Он поцеловал жену в лоб и скрылся за домом, а через несколько секунд мимо меня проехала по усыпанной гравием дорожке черная машина. Той же аллеей я вернулся к воротам. Меня не оставляло ощущение, что все это мне приснилось, я был ошарашен, сбит с толку и все думал: то, что я услышал, было сказано людьми, существами, у которых есть сердце, лицо, руки, как же после этого защищать одного из них? Никогда еще я не был так близок к тому, чтобы бросить все это, пойти в полицию и выдать старикана. Не стоят они того, чтобы их защищали. Единственное, что поддержало мой ослабший дух, — это раскинувшийся вокруг такой человечный, улыбчивый, светлый французский пейзаж, земля, неумолчным хором цикад поющая песнь надежды — надежды, которую людям просто не под силу обмануть. И я сам волей-неволей заражался ею, она заставляла меня не сворачивать с пути: ну невозможно же, чтобы такая благодать не нашла воплощения хотя бы в одном исполненном жалости лице. Я обогнул усадьбу и вошел в сад, начинавшийся сразу же за последними рядами лоз. Какой-то человек в рубахе пил воду у колодца среди яблонь, с него градом катил пот.

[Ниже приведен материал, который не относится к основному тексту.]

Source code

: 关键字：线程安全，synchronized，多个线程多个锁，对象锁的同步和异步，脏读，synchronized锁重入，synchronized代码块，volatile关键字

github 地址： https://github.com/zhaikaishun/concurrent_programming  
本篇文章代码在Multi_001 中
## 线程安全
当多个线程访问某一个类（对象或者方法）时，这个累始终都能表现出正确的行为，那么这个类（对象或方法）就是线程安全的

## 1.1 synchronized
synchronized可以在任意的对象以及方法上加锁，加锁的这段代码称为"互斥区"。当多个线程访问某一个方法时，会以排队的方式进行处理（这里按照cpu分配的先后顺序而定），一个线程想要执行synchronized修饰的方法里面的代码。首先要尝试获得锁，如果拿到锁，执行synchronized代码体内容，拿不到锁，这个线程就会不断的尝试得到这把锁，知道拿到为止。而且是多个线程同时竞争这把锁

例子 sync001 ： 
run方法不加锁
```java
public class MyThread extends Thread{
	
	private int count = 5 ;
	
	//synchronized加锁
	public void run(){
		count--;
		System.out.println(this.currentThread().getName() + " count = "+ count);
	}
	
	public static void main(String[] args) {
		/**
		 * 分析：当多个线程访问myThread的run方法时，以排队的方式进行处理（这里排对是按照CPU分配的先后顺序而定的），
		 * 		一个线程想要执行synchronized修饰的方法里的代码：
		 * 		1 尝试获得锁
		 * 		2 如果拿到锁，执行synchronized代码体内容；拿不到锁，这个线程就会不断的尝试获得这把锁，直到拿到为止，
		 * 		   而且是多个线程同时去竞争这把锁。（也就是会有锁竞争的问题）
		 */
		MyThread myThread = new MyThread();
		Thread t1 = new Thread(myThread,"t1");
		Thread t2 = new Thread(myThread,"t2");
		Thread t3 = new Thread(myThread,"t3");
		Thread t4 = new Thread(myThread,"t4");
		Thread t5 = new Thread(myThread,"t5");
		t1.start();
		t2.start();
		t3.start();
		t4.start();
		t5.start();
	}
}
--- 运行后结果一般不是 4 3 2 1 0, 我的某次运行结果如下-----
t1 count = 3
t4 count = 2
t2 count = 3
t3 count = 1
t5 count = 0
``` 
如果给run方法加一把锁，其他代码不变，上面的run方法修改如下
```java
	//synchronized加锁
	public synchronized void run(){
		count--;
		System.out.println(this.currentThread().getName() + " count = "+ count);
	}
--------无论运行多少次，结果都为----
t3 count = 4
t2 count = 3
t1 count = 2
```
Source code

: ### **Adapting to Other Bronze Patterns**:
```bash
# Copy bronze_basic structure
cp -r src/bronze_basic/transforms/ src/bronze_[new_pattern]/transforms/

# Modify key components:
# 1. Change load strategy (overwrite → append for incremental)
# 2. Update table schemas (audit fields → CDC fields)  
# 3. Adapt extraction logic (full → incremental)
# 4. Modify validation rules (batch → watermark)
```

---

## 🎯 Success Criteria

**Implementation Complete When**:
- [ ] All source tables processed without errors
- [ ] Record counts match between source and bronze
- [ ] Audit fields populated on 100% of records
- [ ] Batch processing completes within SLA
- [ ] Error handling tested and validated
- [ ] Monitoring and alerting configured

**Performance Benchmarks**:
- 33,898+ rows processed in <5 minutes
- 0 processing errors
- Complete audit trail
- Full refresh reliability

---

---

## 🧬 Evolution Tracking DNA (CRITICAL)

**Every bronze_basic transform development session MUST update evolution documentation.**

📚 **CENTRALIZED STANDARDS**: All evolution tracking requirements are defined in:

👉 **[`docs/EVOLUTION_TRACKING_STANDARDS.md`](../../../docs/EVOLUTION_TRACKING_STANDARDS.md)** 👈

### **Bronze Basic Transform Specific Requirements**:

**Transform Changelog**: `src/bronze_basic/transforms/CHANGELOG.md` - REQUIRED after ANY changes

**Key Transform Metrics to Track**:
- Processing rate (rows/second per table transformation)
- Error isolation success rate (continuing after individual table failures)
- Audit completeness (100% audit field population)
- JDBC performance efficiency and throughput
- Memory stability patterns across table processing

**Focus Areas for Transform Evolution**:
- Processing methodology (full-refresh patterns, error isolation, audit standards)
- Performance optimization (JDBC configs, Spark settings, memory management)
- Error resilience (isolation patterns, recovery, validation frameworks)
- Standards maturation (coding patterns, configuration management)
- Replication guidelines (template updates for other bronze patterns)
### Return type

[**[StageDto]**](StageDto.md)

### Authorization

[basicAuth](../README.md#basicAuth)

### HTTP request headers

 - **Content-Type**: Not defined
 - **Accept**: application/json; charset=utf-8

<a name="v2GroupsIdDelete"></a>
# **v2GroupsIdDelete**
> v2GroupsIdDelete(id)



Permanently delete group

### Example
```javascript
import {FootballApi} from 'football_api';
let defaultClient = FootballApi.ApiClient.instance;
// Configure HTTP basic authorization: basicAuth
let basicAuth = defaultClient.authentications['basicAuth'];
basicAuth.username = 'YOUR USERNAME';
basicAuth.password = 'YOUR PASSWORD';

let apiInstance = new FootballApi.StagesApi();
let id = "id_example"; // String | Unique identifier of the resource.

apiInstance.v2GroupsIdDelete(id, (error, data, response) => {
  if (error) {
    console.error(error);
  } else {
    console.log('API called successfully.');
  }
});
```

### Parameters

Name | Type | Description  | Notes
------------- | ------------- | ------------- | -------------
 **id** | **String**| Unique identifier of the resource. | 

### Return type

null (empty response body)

— Как мне найти доктора? — спросил я.
— Идите прямо.
Во дворе дома кудахтали куры, дремал, положив передние лапы на здоровенную кость, черный пес, у самой стены росли липы. Через открытое кухонное окно было видно, как толстая служанка вытирает фартуком тарелки.
— Мне доктора Лейбовича…
Она подошла к окну:
— Вход с улицы, зайдите с другой стороны.
— А у вас не найдется карандаша и листочка бумаги?
Она глянула на меня с опаской:
— Это еще зачем?
— Мне срочно нужно кое о чем сообщить ему.
Я приложил бумажку к стене, нацарапал несколько слов, отдал служанке и стал ждать… «Доктор, на нас облава…» Сад, черный пес, спящий в обнимку с косточкой, — весь этот неправдоподобный покой… Я еле стоял на ногах, и от усталости все вокруг виделось мне ослепительным до боли. Едва колеблющиеся под ветерком вершины лип медленно проходились по небу зелеными кистями. Наконец служанка открыла дверь и впустила меня.
— Вытирайте ноги. Только что пол помыла.
Пол в доме был покрыт коричневым линолеумом. Я очутился в столовой. Шкаф с хрусталем, отполированный до блеска стол и ваза с гипсовыми фруктами посередине, серебряные блюда на комоде.
— Пройдете через приемную и прямо в кабинет. Доктор ждет вас.
В приемной сидело несколько человек: крестьянин с трубкой в руке, монахиня с раскрытым молитвенником, кажется, еще ребенок, а одно кресло пустовало. Доктор встретил меня стоя. Я закрыл за собой дверь. Вид у меня, наверное, был виноватый: не поднимая глаз, я разглядывал то ковер, то ботинки доктора, но это потому, что боялся прочесть в его глазах отказ.
17
РПФ (от фр. RPF, Rassemblement du peuple frangais) — Объединение французского народа, политическая партия, созданная де Голлем в 1947 г.